Le logo est, lui aussi, dans un caractère typographique rétro, évoquant les enseignes commerciales des années 1970. Ses futs disproportionnés donnent l’impression que le nom glisse ou s’élance en avant. Les trois mots superposés accentuent la sonorité singulière du nom, qui devrait donner du fil à retordre à tous ceux qui ont des difficultés d’élocution. Cela explique sûrement le surnom autoproclamé de la marque : B3. Ce logo serait véritablement identifiant, et agréable à regarder, s’il n’était pas noyé sous une masse d’informations textuelles qui recouvre les emballages. Voilà un parti-pris clivant : additionner les messages dans tous les sens sous couvert d’une volonté de redécouverte des contenants à chaque réemploi. L’idée n’est pas dénuée de bon sens, mais dans la pratique elle se révèle très peu lisible. Le logo s’en trouve donc dissimulé, dans un ensemble de texte de toute forme et de toute taille, sans véritable hiérarchie de contenu.

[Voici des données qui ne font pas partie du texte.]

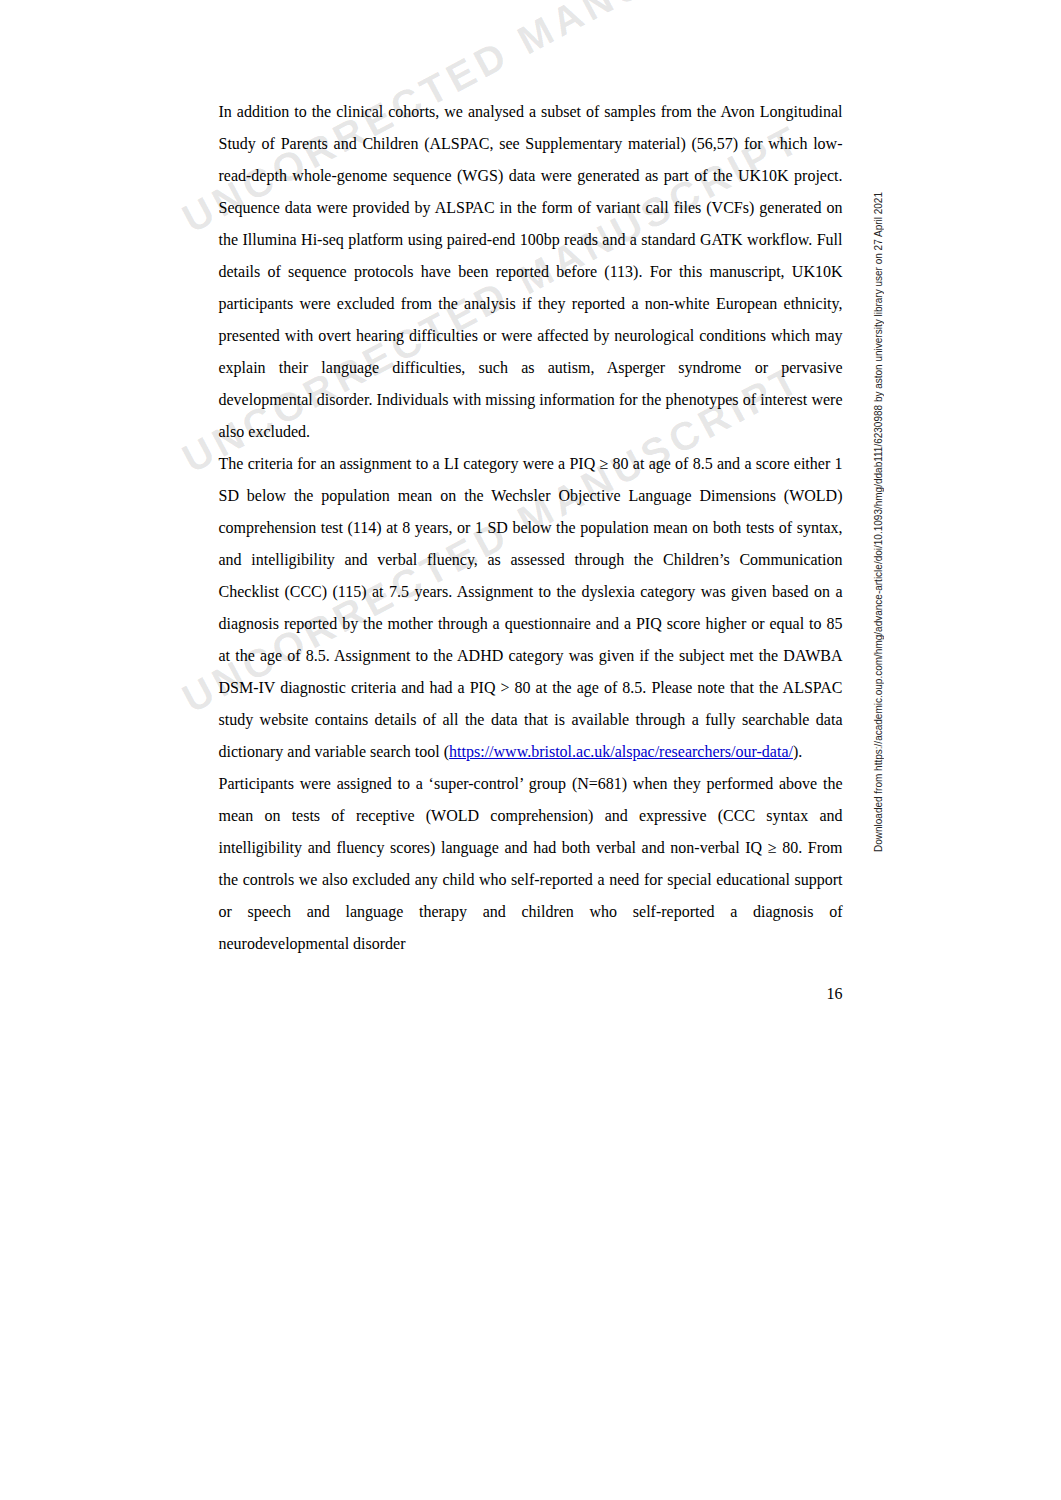UNCORRECTED MANUSCRIPT UNCORRECTED MANUSCRIPT UNCORRECTED MANUSCRIPT
Downloaded from https://academic.oup.com/hmg/advance-article/doi/10.1093/hmg/ddab111/6230988 by aston university library user on 27 April 2021
In addition to the clinical cohorts, we analysed a subset of samples from the Avon Longitudinal Study of Parents and Children (ALSPAC, see Supplementary material) (56,57) for which low-read-depth whole-genome sequence (WGS) data were generated as part of the UK10K project. Sequence data were provided by ALSPAC in the form of variant call files (VCFs) generated on the Illumina Hi-seq platform using paired-end 100bp reads and a standard GATK workflow. Full details of sequence protocols have been reported before (113). For this manuscript, UK10K participants were excluded from the analysis if they reported a non-white European ethnicity, presented with overt hearing difficulties or were affected by neurological conditions which may explain their language difficulties, such as autism, Asperger syndrome or pervasive developmental disorder. Individuals with missing information for the phenotypes of interest were also excluded.
The criteria for an assignment to a LI category were a PIQ ≥ 80 at age of 8.5 and a score either 1 SD below the population mean on the Wechsler Objective Language Dimensions (WOLD) comprehension test (114) at 8 years, or 1 SD below the population mean on both tests of syntax, and intelligibility and verbal fluency, as assessed through the Children’s Communication Checklist (CCC) (115) at 7.5 years. Assignment to the dyslexia category was given based on a diagnosis reported by the mother through a questionnaire and a PIQ score higher or equal to 85 at the age of 8.5. Assignment to the ADHD category was given if the subject met the DAWBA DSM-IV diagnostic criteria and had a PIQ > 80 at the age of 8.5. Please note that the ALSPAC study website contains details of all the data that is available through a fully searchable data dictionary and variable search tool (https://www.bristol.ac.uk/alspac/researchers/our-data/).
Participants were assigned to a ‘super-control’ group (N=681) when they performed above the mean on tests of receptive (WOLD comprehension) and expressive (CCC syntax and intelligibility and fluency scores) language and had both verbal and non-verbal IQ ≥ 80. From the controls we also excluded any child who self-reported a need for special educational support or speech and language therapy and children who self-reported a diagnosis of neurodevelopmental disorder
16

Pour couronner le tout, certaines gammes de produit de B3 affichent en fond des œuvres picturales conçues par des artistes noirs. Eddie Opara, responsable de l’équipe de conception, est aussi à l’origine de l’une des œuvres : un collage photographique représentant le profil d’un homme noir vêtu d’une combinaison d’incarcération orange, dont le visage et les cheveux sont construits à partir d’images de fleurs. L’œuvre présente des types de fleurs spécifiques qui représentent la vérité, la liberté, le chagrin et le pardon. La seconde œuvre provient de l’esprit de Dana Robinson, une autre artiste afro-américaine. L’œuvre de Robinson suit la démarche de sa série Ebony Reprinted, dans laquelle les publicités et l’imagerie tirées du magazine Ebony sont traduites en monographies badigeonnées, pressées et texturées qui « éliminent l’intention originale de ce langage visuel intrinsèquement blanc, capitaliste et commercial » précise l’équipe de Pentagram. Dans le cadre de la commande, l’équipe de conception a sélectionné une publicité d’Ebony située dans un salon de crème glacée (un clin d’œil à Cohen). Ces œuvres viennent apporter de la complexité dans une identité visuelle déjà riche.
La palette chromatique comprend un ensemble large de couleurs vibrantes, chaudes et rabattues jouant encore une fois avec un aspect rétro. Dans une démarche écoresponsable, Pentagram a travaillé en étroite collaboration avec Cohen sur le développement d’emballages recyclables tels que l’étain, le verre, le métal et le carton.
Bien que la lutte contre les discriminations envers une minorité est un engagement louable qu’il faut continuer de soutenir, la réponse de design portée par Pentagram interroge dans sa traduction graphique. L’identité de marque de Ben’s best Blnz est effectivement singulière et puise dans l’Histoire des luttes contre les discriminations raciales ou de genre pour continuer à défendre les droits des personnes victimes d’oppression. Seulement, la richesse du langage visuel développé constitue un frein à la lecture claire de la nature des produits proposés, mais aussi des messages portés par la marque.